Cristine Lietz/pixelio.de

In den letzten Jahren häufen sich die Berichte und Umfragen in den Medien, gemäß denen immer mehr Arbeitnehmer mit dem Stress am Arbeitsplatz und dem Druck durch den Chef immer schlechter umgehen können.

Führungsethik befasst sich mit der Frage, wie die Relation zwischen Führungskräften und Mitarbeitern fair und

menschenwürdig gestaltet werden kann. In der hierarchischen Struktur eines Unternehmens sind asymmetrische Machtverteilungen Fakt. Dennoch müssen Fragen gestellt werden; wie Weisungsbefugnisse sich legitimieren lassen und verantwortungsvoll ausgeübt werden können.

Innerhalb unseres Staates garantiert die Verfassung jedem Bürger Grundrechte. In einem demokratischen Staat wie dem unseren ist dieses zum Glück selbstverständlich. In der Arbeitswelt finden die demokratischen Grundregeln leider nicht immer genügend Beachtung. Der Mitarbeiter hat nicht nur eine Rolle innerhalb seines Unternehmens, darüber hinaus ist er auch als Person anzusehen, die über Grundrechte verfügt. Als Mitarbeiter ist jemand für das Unternehmen Mittel zum Zweck, als Person, die er/sie gleichzeitig ist, ist er/sie wiederum Selbstzweck.
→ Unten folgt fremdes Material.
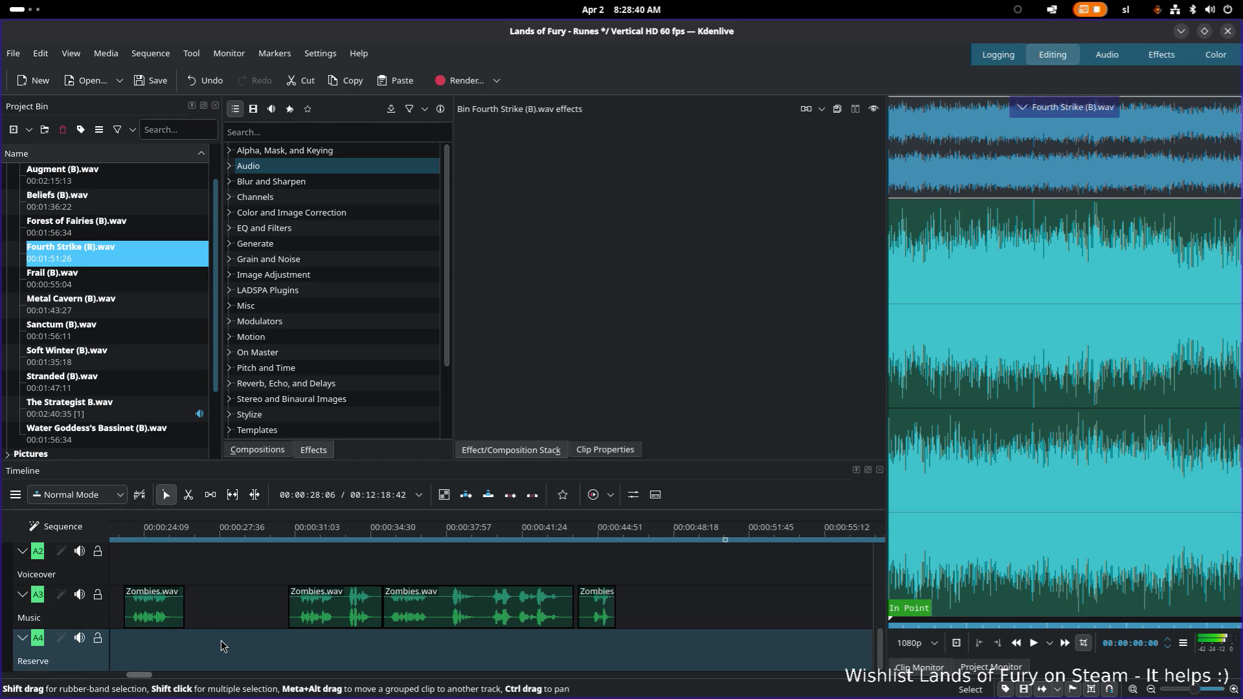
{"action": "scroll", "coordinate": [222, 646], "scroll_direction": "down", "scroll_amount": 3}
{"action": "scroll", "coordinate": [223, 639], "scroll_direction": "down", "scroll_amount": 2}
{"action": "scroll", "coordinate": [223, 639], "scroll_direction": "down", "scroll_amount": 2}
{"action": "scroll", "coordinate": [223, 639], "scroll_direction": "down", "scroll_amount": 3}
Dies ist eine Forderung, die auf Kants Kategorischen Imperativ zurückgeht, der es verbietet, jemanden bloß als Mittel zu gebrauchen.

Die Führungsethik muss Normen formulieren, die Standards für das Verhalten von Führungskräften und Mitarbeitern festlegen. Sie ist dabei nur ein Teilgebiet der Wirtschaftsethik. Ihre Überlegungen sind bisher in die betriebswirtschaftliche Literatur nicht in ausreichendem Maß eingegangen.

Vorgesetzte und Mitarbeiter müssen sich gegenseitig trotz der hierarchischen Struktur, in die sie eingebunden sind, als Wesen gleicher Würde ansehen. D. h. jede Person hat einen Subjektcharakter, den man ihr nicht absprechen kann. Wer das versuchen würde, käme in einen Selbstwiderspruch oder unerträglichen Zynismus.

Aus diesen Zusammenhängen ergibt sich die Notwendigkeit führungsethische Grundsätze zu formulieren. Wie können nun entsprechende Normen aussehen?

Die Weisungsbefugnis des Vorgesetzten muss sich wie folgt legitimieren: sie muss funktional notwendig und arbeitsvertraglich beschrieben sein. Dabei müssen der Subjektcharakter und die humane Würde des Mitarbeiters gewahrt bleiben sowie ihm Chancen zur Persönlichkeitsentwicklung gegeben werden. Zu den elementaren Persönlichkeitsrechten zählen die physische und psychische Unantastbarkeit, der Schutz der Privatsphäre und der Schutz vor Diskriminierung und Willkür.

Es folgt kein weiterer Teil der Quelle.